- _REQUIRED ACTION_
Scan the lines below for "message" and copy the matches.

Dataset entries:
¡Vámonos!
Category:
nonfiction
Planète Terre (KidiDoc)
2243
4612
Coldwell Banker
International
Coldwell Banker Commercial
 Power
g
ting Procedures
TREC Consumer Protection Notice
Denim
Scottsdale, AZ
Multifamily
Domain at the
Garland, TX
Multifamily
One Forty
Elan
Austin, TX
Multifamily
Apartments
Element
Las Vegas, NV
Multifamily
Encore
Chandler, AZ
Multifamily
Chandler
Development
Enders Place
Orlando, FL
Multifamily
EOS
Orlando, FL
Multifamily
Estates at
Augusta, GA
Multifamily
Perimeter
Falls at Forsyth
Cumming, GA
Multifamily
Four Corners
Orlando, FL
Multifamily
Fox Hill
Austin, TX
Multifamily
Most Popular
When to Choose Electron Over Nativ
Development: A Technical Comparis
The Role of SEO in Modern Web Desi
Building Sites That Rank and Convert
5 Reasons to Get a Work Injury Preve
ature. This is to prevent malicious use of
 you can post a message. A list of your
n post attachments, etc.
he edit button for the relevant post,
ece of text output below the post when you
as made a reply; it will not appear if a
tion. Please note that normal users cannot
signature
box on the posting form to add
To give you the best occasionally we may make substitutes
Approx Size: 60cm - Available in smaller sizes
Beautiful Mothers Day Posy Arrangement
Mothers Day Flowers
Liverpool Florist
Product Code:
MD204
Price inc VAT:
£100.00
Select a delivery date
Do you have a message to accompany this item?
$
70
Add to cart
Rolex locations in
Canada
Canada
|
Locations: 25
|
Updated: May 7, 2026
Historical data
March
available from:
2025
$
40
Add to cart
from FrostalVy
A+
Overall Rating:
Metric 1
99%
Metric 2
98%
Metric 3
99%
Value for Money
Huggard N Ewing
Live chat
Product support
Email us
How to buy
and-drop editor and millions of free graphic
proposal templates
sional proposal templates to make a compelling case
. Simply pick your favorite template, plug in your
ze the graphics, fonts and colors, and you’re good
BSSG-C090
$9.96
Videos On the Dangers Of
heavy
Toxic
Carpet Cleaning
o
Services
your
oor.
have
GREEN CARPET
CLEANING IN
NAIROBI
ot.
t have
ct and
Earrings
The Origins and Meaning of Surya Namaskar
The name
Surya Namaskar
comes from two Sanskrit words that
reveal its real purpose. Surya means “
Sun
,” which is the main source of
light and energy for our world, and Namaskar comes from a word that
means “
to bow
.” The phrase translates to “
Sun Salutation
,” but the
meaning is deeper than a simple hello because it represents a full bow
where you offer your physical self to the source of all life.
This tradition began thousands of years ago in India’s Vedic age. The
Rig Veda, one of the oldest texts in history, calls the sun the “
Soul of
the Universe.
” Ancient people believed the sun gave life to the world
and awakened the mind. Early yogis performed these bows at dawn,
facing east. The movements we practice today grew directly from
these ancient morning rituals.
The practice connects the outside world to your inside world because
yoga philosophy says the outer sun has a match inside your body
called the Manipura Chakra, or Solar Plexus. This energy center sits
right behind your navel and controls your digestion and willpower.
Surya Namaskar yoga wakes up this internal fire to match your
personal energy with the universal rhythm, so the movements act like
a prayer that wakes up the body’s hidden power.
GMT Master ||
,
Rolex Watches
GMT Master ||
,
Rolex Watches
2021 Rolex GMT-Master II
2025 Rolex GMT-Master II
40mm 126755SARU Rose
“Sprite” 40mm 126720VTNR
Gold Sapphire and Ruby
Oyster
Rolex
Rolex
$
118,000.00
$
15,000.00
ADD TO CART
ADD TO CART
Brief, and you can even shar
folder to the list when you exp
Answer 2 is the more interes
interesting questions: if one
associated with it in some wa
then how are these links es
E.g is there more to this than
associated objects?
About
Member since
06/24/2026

- _TASK RESULT_
 you can post a message. A list of your
Do you have a message to accompany this item?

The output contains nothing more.